Taking care of yourself on your fertility journey

How can people take care of their mental health when they're dealing with infertility? It's different than dealing with miscarriage, but still a lot of grief.

[It's] being open about it and not internalizing what's happened, and also knowing that you're not alone. I spoke on this earlier, but infertility and miscarriages — they are two of the largest areas where women shut down and they have some sense of guilt, and they internalize what happens and they don't talk to others. I have so many patients that join miscarriage groups or infertility groups, and they deal with it much better because they're empowered. They understand; they're educated. They understand they're not alone, but they also learn from their counterparts who might be going through similar experiences.

I'm a huge advocate of not suppressing it. I learned this from my own experiences. I'm an OB-GYN; I had several miscarriages. Many times, my family didn't know. My office manager [and] my medical assistants didn't know until the last minute. Suppressing that often allows us not to deal with or process the emotions associated with it. That's going to reflect in other areas of our lives. Sometimes, that causes other issues down the road, and if we don't deal with grief, we know clearly that it's going to present somehow, even with physical manifestations later in life.

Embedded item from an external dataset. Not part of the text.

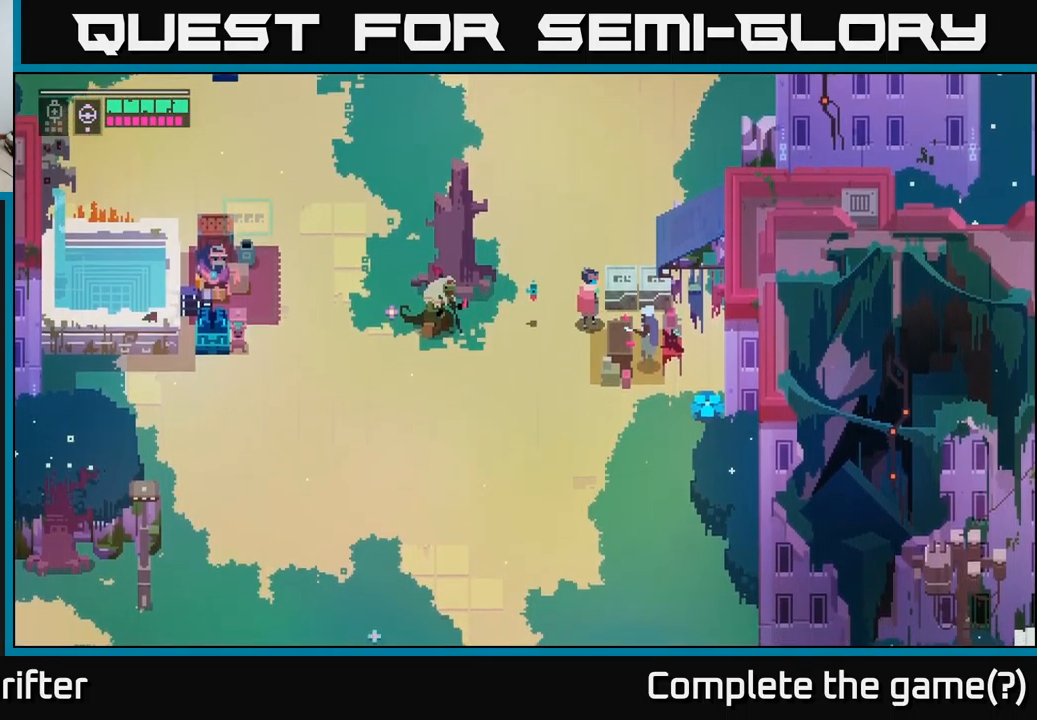
{"buttons": [], "left_stick": "center", "right_stick": "center", "events": []}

What advice do you have for prospective parents who are at the very beginning of their fertility journeys?

Enjoy the ride. Be encouraged and know that 85% to 90% of couples will be pregnant in that first year. But if you're not, [understand] that every woman, every man, every parent, couple — everyone — has their own, independent journey. Accepting that, owning that, and making the best of it is how you deal with any unexpected fertility issues that may arise.

This interview was edited for clarity.